• What is required: Images do not belong in the copy. Retype all the entries below exactly.

• Data to process:
^^^^^^^^

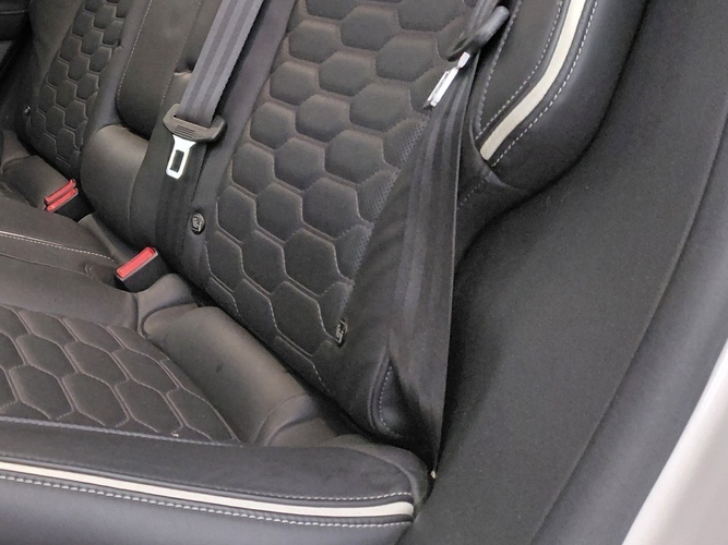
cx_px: 11
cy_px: -1
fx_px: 1135
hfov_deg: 32.8
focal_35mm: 54
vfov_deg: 25.7
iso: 320
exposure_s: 1/30
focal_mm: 4.69
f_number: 1.8
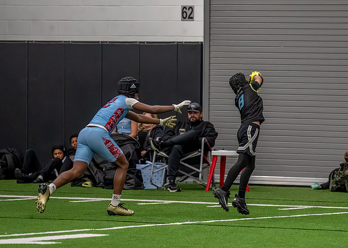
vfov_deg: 5.0
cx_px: 247
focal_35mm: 289
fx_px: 2858
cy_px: 148
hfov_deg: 7.0
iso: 6400
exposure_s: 1/1000
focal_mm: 163
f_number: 2.8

^^^^^^^^

• Output of the exercise:
cx_px: 11
cy_px: -1
fx_px: 1135
hfov_deg: 32.8
focal_35mm: 54
vfov_deg: 25.7
iso: 320
exposure_s: 1/30
focal_mm: 4.69
f_number: 1.8
vfov_deg: 5.0
cx_px: 247
focal_35mm: 289
fx_px: 2858
cy_px: 148
hfov_deg: 7.0
iso: 6400
exposure_s: 1/1000
focal_mm: 163
f_number: 2.8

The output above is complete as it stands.